Tom Bartel is known for his “disturbing yet humorous” fragmented figures that often take cues from a “shotgun blast” of influences ranging from antiquity to popular culture.

Bartel has exhibited, lectured and taught workshops extensively throughout the United States (Including 20 solo exhibitions), and has exhibited in Japan and Korea. In the summer of 2005 he conducted professional research in Canada, Spain, and Italy and will travel to the Czech Republic in the summer of 2006. Bartel’s work is included in numerous public and private collections including the San Angelo Museum of Art, The Kinsey Institute, The FuLe International Ceramic Art Museums, Fuping, China. He has received Individual Artist Fellowships from the Pennsylvania Arts Council and the Kentucky Arts Council. He has numerous publications to his credit, most recently Ceramics Monthly, “Challenging Beauty; The Sculpture of Tom Bartel.”

Clay is my chosen material; ceramics is my chosen medium. I cannot do what I do with any other material or process; clay and its firing process usually allow me to manifest my ideas best.

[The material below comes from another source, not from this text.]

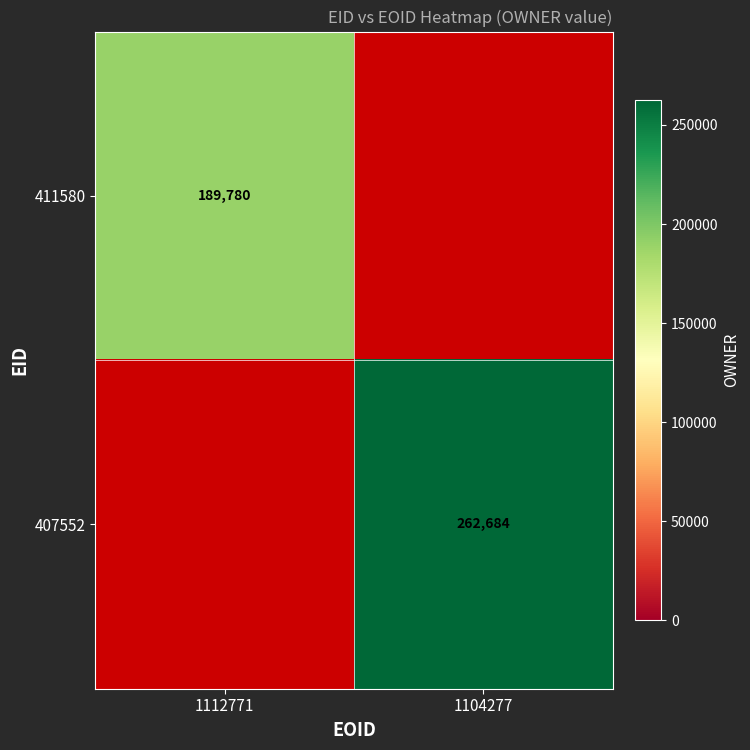

Is it true that 407552 equals 262684 at 1104277?

True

I have always been fascinated by human form and tend to use this as a starting point in my work. My work questions various stages of life, which are determined primarily by the biological development of the body from birth to death. I see the human life cycle as an experience containing many beginnings and endings many “births and deaths”; the connection between the beginning and ending of life is a continual source of inspiration. I am observant of how powerful time can be and am intrigued by the many ways in which we are affected by its passage. The changes that take place over time are frighteningly subtle.

Some of my work is directly concerned with the relationship between clothing and growth and clothing and skin. Each has the potential to encompass physical as well as emotional concerns. The body, when patterned, usually refers to clothing, to some degree. I enjoy the ambiguity that this situation presents. Furthermore, I see our clothing and/or appearance as being capable of summing up who or what we are yet it is only a facade; the ideas of mask, disguise, transformation and identity are fundamental to my concerns.

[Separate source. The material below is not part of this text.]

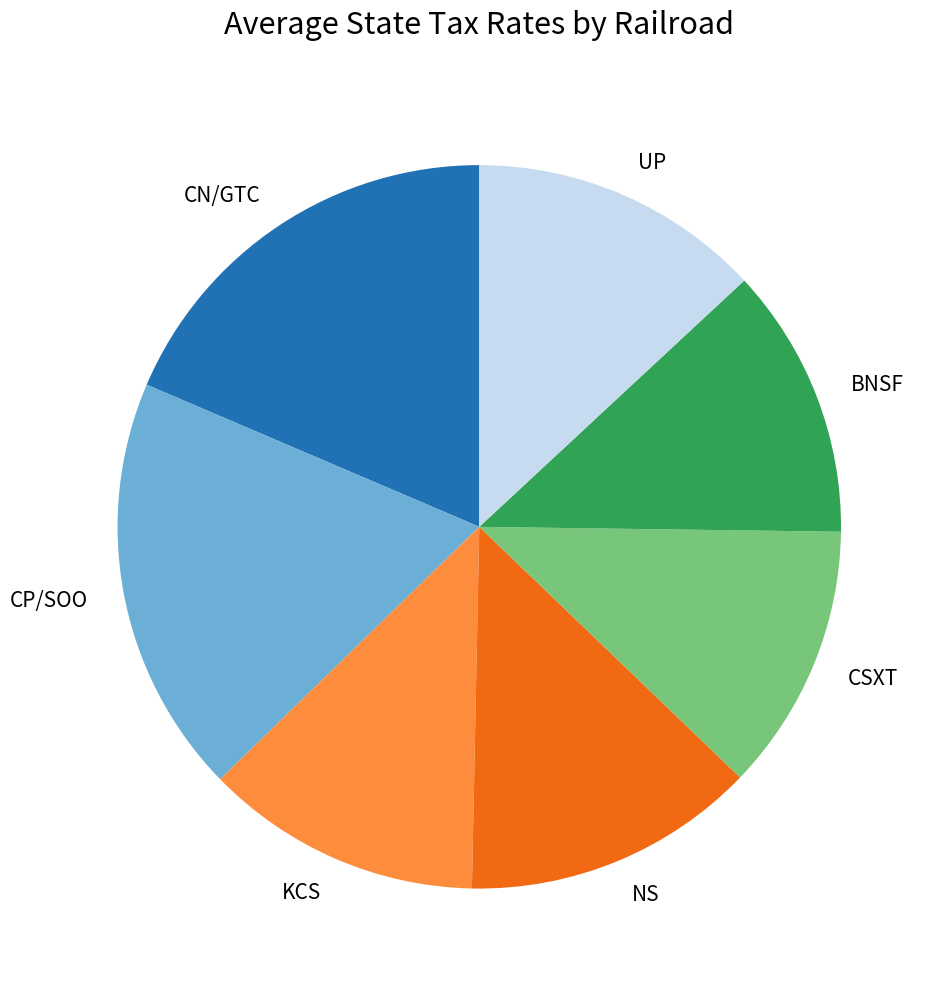

True or false: CP/SOO accounts for 8% of the total.

False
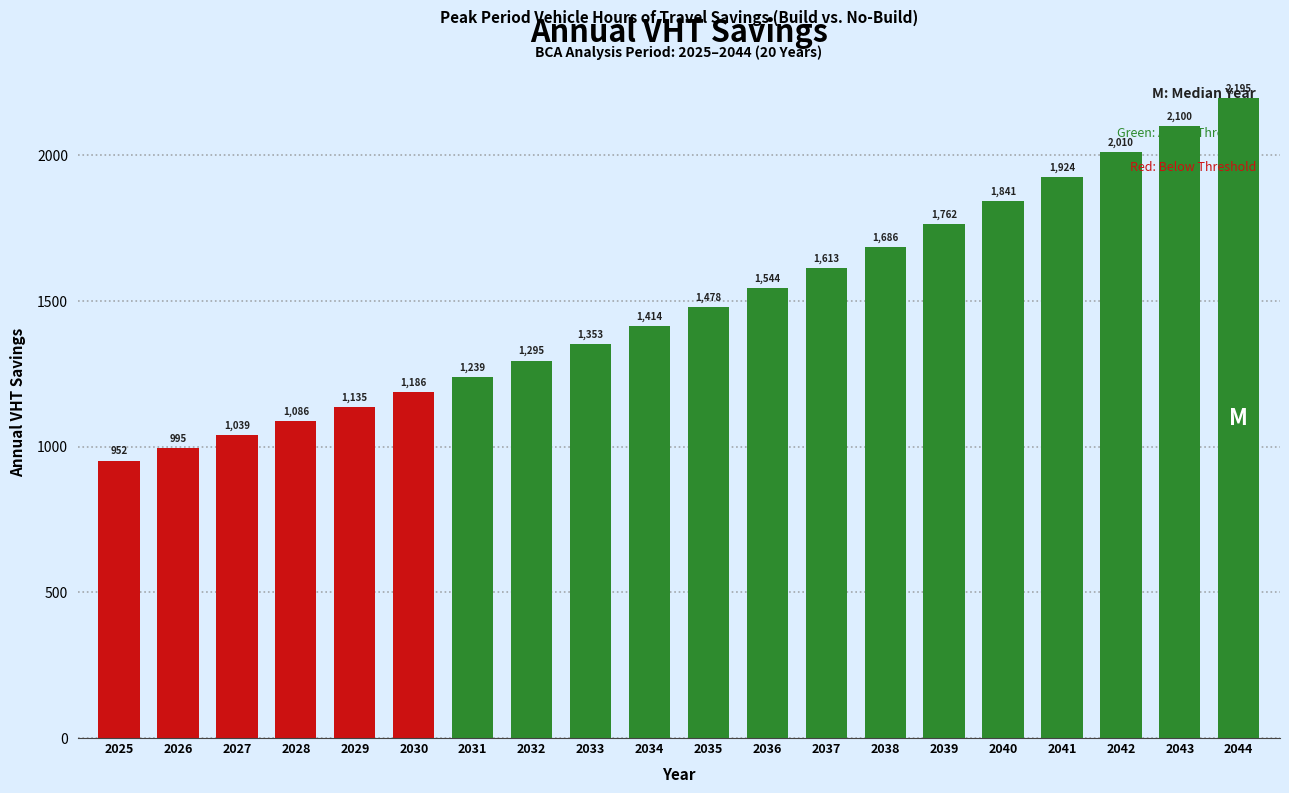

What is the minimum value shown in the chart?

952.0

The ceramic surfaces I obtain are a vital component of my work through which I intend to confront the viewer’s attention with the outermost “skin” of the work. I am attracted to heavily worn, patinated surfaces that reveal the “history” of an object. I see our skin as having the same potential as the surfaces by which I am intrigued. Throughout our life as we age our appearance inevitably and slowly changes and in the process our skin records this story.